Worse, we wound up sitting in front of a tribe of unmannered hillbilly rubes who talked during the entire show. And I mean the entire show, not just a wee bit too long after the curtain rose. Their uncultured patriarch performed quite a soliloquy about spilling his frozen margarita down the front of his pants and "freezing his boy parts" (direct quote). The only possible explanation is that the parents assumed Matilda was a "children's show," and only worthy of their children's attention, despite the fact that they must have paid upwards of $500 to take them all out to see it.
And they would have completely ruined the evening for me and my Mum, if Matilda had not been absolutely amazing - the clever set design, the brain-twisting lyrics, the stellar performances quite drowned out (most of) the complaints about Mr. Hillbilly's genital hypothermia. Both Mum and I were blown away by the energy and the music and the magic. I was so happy - my first Broadway experience (Book of Mormon with Josh Gad and Andrew Rannels) was everything I could ask for and I wanted it to be the same for Mum, and it was!

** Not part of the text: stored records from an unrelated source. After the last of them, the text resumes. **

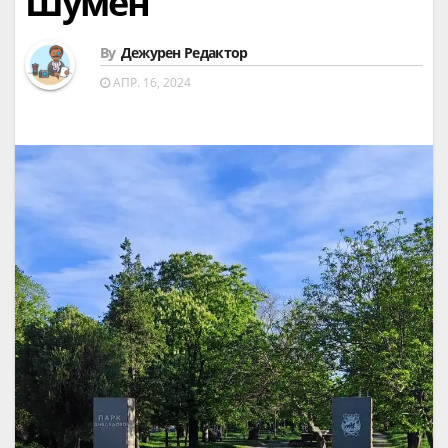
Шумен“
By
Дежурен Редактор
АПР. 16, 2024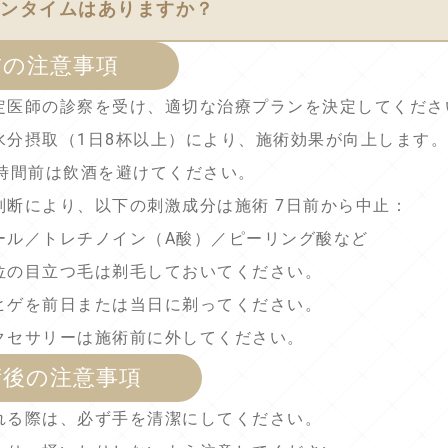
ダウンタイムはありますか？
前の注意事項
定医師の診察を受け、適切な治療プランを決定してくださ
水分摂取（1日8杯以上）により、施術効果が向上します
4時間前は飲酒を避けてください。
判断により、以下の刺激成分は施術 7日前から中止：
ール／トレチノイン（A酸）／ピーリング酸など
位の目立つ毛は剃毛しておいてください。
ヒゲを前日または当日に剃ってください。
クセサリーは施術前に外してください。
術後の注意事項
れる際は、必ず手を清潔にしてください。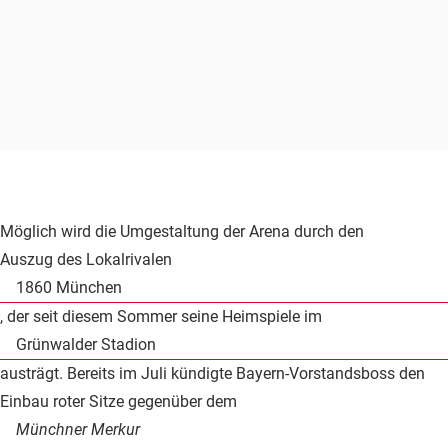
Möglich wird die Umgestaltung der Arena durch den
Auszug des Lokalrivalen
1860 München
, der seit diesem Sommer seine Heimspiele im
Grünwalder Stadion
austrägt. Bereits im Juli kündigte Bayern-Vorstandsboss den
Einbau roter Sitze gegenüber dem
Münchner Merkur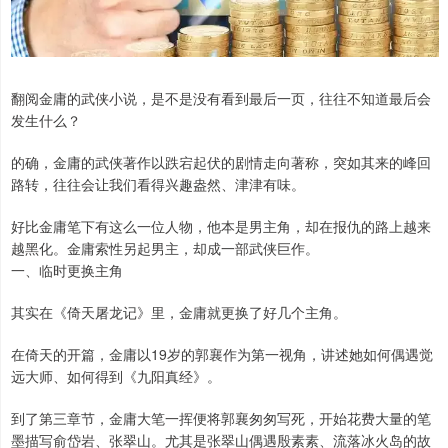
翻阅金庸的武侠小说，是不是没有看到最后一页，往往不知道最后会
发生什么？
的确，金庸的武侠著作以跌宕起伏的剧情走向著称，突如其来的峰回
路转，往往会让我们看得兴趣盎然、津津有味。
好比金庸笔下有这么一位人物，他本是男主角，却在报仇的路上越来
越黑化。金庸索性另起男主，却成一部武侠巨作。
一、临时更换主角
其实在《倚天屠龙记》里，金庸就更换了好几个主角。
在倚天的开篇，金庸以19岁的郭襄作为第一视角，讲述她如何偶遇觉
远大师、如何得到《九阳真经》。
到了第三章节，金庸大笔一挥便将郭襄匆匆写死，开始花费大量的笔
墨描写俞岱岩、张翠山。尤其是张翠山偶遇殷素素、流落冰火岛的故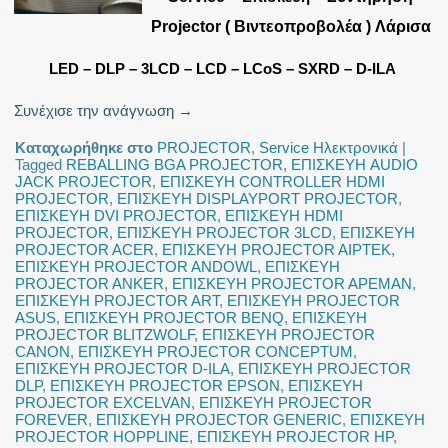
Projector ( Βιντεοπροβολέα ) Λάρισα
LED – DLP – 3LCD – LCD – LCoS – SXRD – D-ILA
Συνέχισε την ανάγνωση
→
Καταχωρήθηκε στο
PROJECTOR
,
Service Ηλεκτρονικά
|
Tagged
REBALLING BGA PROJECTOR
,
ΕΠΙΣΚΕΥΗ AUDIO
JACK PROJECTOR
,
ΕΠΙΣΚΕΥΗ CONTROLLER HDMI
PROJECTOR
,
ΕΠΙΣΚΕΥΗ DISPLAYPORT PROJECTOR
,
ΕΠΙΣΚΕΥΗ DVI PROJECTOR
,
ΕΠΙΣΚΕΥΗ HDMI
PROJECTOR
,
ΕΠΙΣΚΕΥΗ PROJECTOR 3LCD
,
ΕΠΙΣΚΕΥΗ
PROJECTOR ACER
,
ΕΠΙΣΚΕΥΗ PROJECTOR AIPTEK
,
ΕΠΙΣΚΕΥΗ PROJECTOR ANDOWL
,
ΕΠΙΣΚΕΥΗ
PROJECTOR ANKER
,
ΕΠΙΣΚΕΥΗ PROJECTOR APEMAN
,
ΕΠΙΣΚΕΥΗ PROJECTOR ART
,
ΕΠΙΣΚΕΥΗ PROJECTOR
ASUS
,
ΕΠΙΣΚΕΥΗ PROJECTOR BENQ
,
ΕΠΙΣΚΕΥΗ
PROJECTOR BLITZWOLF
,
ΕΠΙΣΚΕΥΗ PROJECTOR
CANON
,
ΕΠΙΣΚΕΥΗ PROJECTOR CONCEPTUM
,
ΕΠΙΣΚΕΥΗ PROJECTOR D-ILA
,
ΕΠΙΣΚΕΥΗ PROJECTOR
DLP
,
ΕΠΙΣΚΕΥΗ PROJECTOR EPSON
,
ΕΠΙΣΚΕΥΗ
PROJECTOR EXCELVAN
,
ΕΠΙΣΚΕΥΗ PROJECTOR
FOREVER
,
ΕΠΙΣΚΕΥΗ PROJECTOR GENERIC
,
ΕΠΙΣΚΕΥΗ
PROJECTOR HOPPLINE
,
ΕΠΙΣΚΕΥΗ PROJECTOR HP
,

The musical version is quite a darker beast than the American film adaptation. Murder, child abuse, telekinesis - it's the same events played out in the book and suggested in the film but put under a different focus. While still child-friendly, it has an edge to it I really enjoyed. The actor who played Miss Trunchbull (a drag role), was absolutely phenomenal - from celebrating her long-ago hammer throwing victory with a triumphant ribbon dance to tossing a student out the window by her braids (one of the most delightful instances of stagecraft I've ever witnessed), Miss Trunchbull was a formidable villain.
And the soundtrack? I've already listened to it from start to finish about a hundred times since. And here ended the second day of our NYC trip.